→ Arbeitsauftrag
Führe den Text über den Fachkräftemangel im Anschluss an seinen letzten Satz fort.

Die Arbeitswelt „Fachkräftemangel“ beschreibt den Umstand, dass Stellen im Betrieb unbesetzt bleiben oder mit niedrig qualifiziertem Personal oder Quereinsteigern und Quereinsteigerinnen besetzt werden und es zu Personalengpässen kommt. Hierzu berichten die interviewten Personen von Überforderung, Ungerechtigkeitsempfinden sowie Unsicherheit und sehen einen allgemeinen Ansatz zur Prävention darin, die Attraktivität der Stellen zu erhöhen und die Prozesse zu verschlanken. Von der Unfallkasse wünschen sich die Mitgliedsbetriebe Schulungen für Führungskräfte zum Priorisieren und Delegieren von Aufgaben oder Schulungen zu Resilienz.

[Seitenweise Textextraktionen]
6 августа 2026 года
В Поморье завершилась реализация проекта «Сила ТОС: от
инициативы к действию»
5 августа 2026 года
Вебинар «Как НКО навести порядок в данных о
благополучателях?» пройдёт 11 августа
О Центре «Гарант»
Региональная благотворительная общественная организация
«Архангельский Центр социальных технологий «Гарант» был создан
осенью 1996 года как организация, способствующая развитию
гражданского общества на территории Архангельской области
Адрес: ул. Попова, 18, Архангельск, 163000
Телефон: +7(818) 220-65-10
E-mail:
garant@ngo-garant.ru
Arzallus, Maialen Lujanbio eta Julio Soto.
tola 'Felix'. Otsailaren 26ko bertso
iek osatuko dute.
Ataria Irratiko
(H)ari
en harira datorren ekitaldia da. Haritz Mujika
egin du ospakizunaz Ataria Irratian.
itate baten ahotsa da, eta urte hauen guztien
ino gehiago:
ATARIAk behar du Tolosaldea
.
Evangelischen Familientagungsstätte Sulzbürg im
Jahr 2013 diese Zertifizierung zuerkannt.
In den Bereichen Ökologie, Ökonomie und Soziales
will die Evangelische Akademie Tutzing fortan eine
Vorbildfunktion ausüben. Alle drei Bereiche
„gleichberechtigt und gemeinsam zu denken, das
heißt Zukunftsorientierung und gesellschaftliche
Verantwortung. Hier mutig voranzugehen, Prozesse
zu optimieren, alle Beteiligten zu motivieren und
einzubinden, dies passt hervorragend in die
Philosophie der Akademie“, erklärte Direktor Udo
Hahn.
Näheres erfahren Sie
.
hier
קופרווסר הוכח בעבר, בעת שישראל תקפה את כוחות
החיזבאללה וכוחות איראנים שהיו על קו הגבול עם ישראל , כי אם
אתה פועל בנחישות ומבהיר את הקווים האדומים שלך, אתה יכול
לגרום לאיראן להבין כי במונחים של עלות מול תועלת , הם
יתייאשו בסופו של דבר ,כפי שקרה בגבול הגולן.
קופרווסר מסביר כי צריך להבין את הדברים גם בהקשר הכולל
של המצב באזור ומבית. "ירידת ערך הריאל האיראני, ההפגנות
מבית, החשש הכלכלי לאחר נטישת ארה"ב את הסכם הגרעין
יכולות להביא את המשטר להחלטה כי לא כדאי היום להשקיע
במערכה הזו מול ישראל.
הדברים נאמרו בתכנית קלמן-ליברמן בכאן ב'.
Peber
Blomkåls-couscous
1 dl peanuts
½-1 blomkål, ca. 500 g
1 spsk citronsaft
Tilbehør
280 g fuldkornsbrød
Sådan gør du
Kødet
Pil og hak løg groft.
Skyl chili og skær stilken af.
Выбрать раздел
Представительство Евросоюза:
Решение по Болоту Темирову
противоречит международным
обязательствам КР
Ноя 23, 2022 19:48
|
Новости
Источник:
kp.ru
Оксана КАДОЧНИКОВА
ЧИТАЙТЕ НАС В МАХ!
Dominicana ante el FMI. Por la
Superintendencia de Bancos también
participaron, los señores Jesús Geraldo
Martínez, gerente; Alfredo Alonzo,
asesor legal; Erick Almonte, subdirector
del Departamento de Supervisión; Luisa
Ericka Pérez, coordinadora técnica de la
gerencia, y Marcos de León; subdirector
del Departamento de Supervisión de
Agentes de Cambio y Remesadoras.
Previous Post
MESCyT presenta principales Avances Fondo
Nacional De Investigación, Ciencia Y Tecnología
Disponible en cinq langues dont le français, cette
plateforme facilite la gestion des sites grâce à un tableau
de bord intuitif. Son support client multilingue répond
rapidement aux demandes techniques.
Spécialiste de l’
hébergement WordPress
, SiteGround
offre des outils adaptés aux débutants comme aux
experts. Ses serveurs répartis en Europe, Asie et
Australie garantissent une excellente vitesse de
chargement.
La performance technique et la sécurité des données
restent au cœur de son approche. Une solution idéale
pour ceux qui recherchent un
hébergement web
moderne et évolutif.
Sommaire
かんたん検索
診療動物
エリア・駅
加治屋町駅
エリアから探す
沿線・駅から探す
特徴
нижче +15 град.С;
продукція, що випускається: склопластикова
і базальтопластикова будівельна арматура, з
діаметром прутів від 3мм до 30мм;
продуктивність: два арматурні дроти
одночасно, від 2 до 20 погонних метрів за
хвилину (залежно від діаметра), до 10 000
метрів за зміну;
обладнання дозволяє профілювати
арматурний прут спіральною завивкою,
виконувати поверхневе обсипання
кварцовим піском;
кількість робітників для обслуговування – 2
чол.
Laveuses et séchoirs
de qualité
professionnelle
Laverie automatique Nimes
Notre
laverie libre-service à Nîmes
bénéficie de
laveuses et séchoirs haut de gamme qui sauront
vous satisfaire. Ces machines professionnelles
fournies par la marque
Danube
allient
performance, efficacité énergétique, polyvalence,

→ Antwort
In der Arbeitswelt „Homeoffice“ geht es darum, dass immer mehr Menschen von zu Hause aus arbeiten, neue Technik organisiert und angewendet werden muss, Führungskräfte einen Kontrollverlust erleben und der kollegiale Austausch abnimmt. Die Interviewten berichten von Überforderung, Belastung, Vereinsamung, erwähnen jedoch gleichzeitig die Vorteile wie Vereinbarkeit von Beruf und Familie, fokussiertes Arbeiten oder erhöhte Autonomie. Als generellen Ansatz zur Prävention werden Schulungen zu neu eingesetzter Software oder digitale informelle Besprechungsformate erwähnt. Von der Unfallkasse wünschen sich die Mitgliedsbetriebe Informationen zu konkreten Umsetzungsmodellen.
In der Arbeitswelt „Veränderte Bedürfnisse und Erwartungen an die Arbeit“ werden Wünsche nach Flexibilität, Work-Life-Balance und einer veränderten Führung mit flacheren Hierarchien beschrieben. Als Belastungen werden dabei Komplikationen in der Arbeitsorganisation, Überlastung, unklare Position der Führungskraft im Team oder Konflikte benannt. Ebenso wie beim Fachkräftemangel wird auch hier die Attraktivität der Stellen als geeignete Maßnahme gesehen. Von der Unfallkasse werden auch hier Schulungen für Führungskräfte gewünscht, vor allem zur Priorisierung und zum Delegieren von Aufgaben.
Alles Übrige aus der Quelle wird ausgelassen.